Grand Rapids, Mich. and Olympia, Wash. were honored for their recent work significantly limiting contamination and boosting their residential recycling programs in other ways.
The winners of the 2021 Program of the Year awards from Resource Recycling were announced today during the closing session of the Resource Recycling Conference, which ran Aug. 4-5 and was held entirely online.
Grand Rapids picked up the prize in the Large City category, which was open to municipalities with 150,000 residents or more. Olympia won in the Small City category (fewer than 150,000 residents).
Contamination abatement has been central to recent recycling success in each city. In its submission materials to the awards program, Grand Rapids reported a contamination rate of 7.4%, and Olympia reported a 7.5% contamination number.
Both percentages are far lower than what’s being seen in many local programs in the U.S., where contamination rates above 20% are common. (The metric describes the percentage of material put in recycling by residents that can not actually be moved to downstream markets.)
During an Aug. 5 session announcing the winners, Ron Jones, a senior planner representing the city of Olympia, said his municipal program drew on many existing resources in getting to its current diversion success.
“We don’t do it in a vacuum, we do it by learning from all the others just like we are doing today,” Jones said.
Inaugural edition of awards program
This year marks the first time Resource Recycling has offered Program of the Year awards.
An open submission process in late spring and early summer of 2021 yielded candidates from across the country. Submissions were reviewed by the Resource Recycling editorial staff, and winners were selected with input from a committee of municipal recycling experts representing industry groups and consultancies.
In both Grand Rapids and Olympia, city crews collect curbside recycling. In Grand Rapids, 7,170 tons were collected from over 50,500 households in the most recent program year. In Olympia, 4,500 tons of recyclables were collected from around 24,000 households.
Olympia has seen contamination greatly reduced in recent years thanks to a “lid lift” program. To start the initiative, the city of 52,000 residents worked with college interns specializing in geographic information systems (GIS) to design a system that would allow the city to run a small scale pilot in various neighborhoods and measure success.
The program involved choosing neighborhoods, measuring contamination through recycle sorts to establish a baseline, and then leaving feedback with customers via cart tags during spot checks.
That effort, which launched in the summer of 2019, helped reduce Olympia’s contamination from the 15-20% range to 7-10%.
Jones noted that a successful cart tagging program takes a lot of effort and involvement.
“It takes time to go cart to cart, door to door,” Jones said. “And you have to be there before the truck arrives to dump the cart. You can only do so many in a day.”
He added it’s critical to really examine the type of cart tag a program will employ, as well as how it communicates recycling instructions. It’s particularly important to consider the target community.

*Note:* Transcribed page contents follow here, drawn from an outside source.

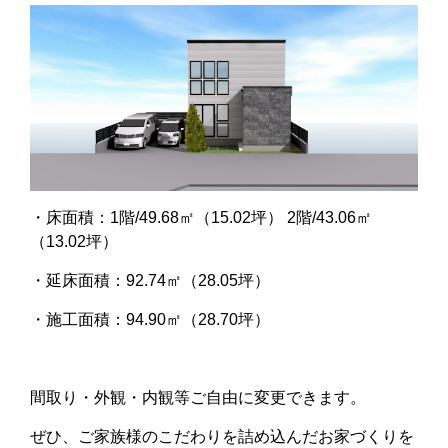
・床面積：1階/49.68㎡（15.02坪） 2階/43.06㎡
（13.02坪）
・延床面積：92.74㎡（28.05坪）
・施工面積：94.90㎡（28.70坪）
間取り・外観・内観等ご自由に変更できます。
ぜひ、ご家族様のこだわりを詰め込んだお家づくりを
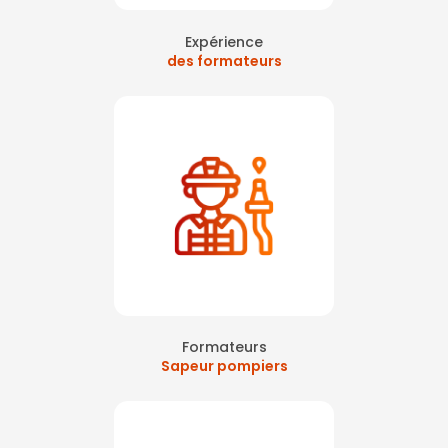
Expérience
des formateurs
Formateurs
Sapeur pompiers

“Those cultural differences, the equity and inclusion piece, and being able to reach different audience members – I think that might be the place to start,” Jones said. “So when you are communicating, you are communicating in the best way possible.”
Coordinating with the MRF
Meanwhile, in Grand Rapids, which has a population of 198,000, program leaders have recently worked closely with the nearby Kent County materials recovery facility (MRF) to educate residents and enforce strict anti-contamination controls.
City crews remove carts after high levels of trash are found in recycling at a residence three times. Residents must wait six months and go through a “Recycling 101” training class with the MRF to get their carts back.
Grand Rapids also implemented a “Feet on the Street” anti-contamination tagging program in the fall of 2020, inspecting recycling set-outs at all 50,540 serviced households over the course of eight weeks. That effort reduced contamination in the local recycling stream by 37%, according to program leaders.
Robert Swain, solid waste programs manager for the city of Grand Rapids, described the city’s recycling program evolution. The city moved from dual- to single-stream recycling in 2010 and saw increasing recycling rates in the subsequent years.
In 2017, the city saw diversion rates dropping. The municipal program noticed the curbside program was generating “highly contaminated loads we couldn’t take to the MRF,” Swain said.
“We started looking more into that and knew we had to come up with a solution to the contamination rate,” Swain said. The city ended up applying for a grant through The Recycling Partnership for the cart tagging program, and Grand Rapids rolled that program out to its residents.
Swain said the cart-tagging program did “exactly what it was supposed to do,” and said for any community looking into that type of program, “it really does work.” The program ended a few months ago, and Swain said the city is looking into its next steps for continuing to keep contamination down.
“Right now, we’re trying to figure out how to sustain all those achievements we made,” Swain said.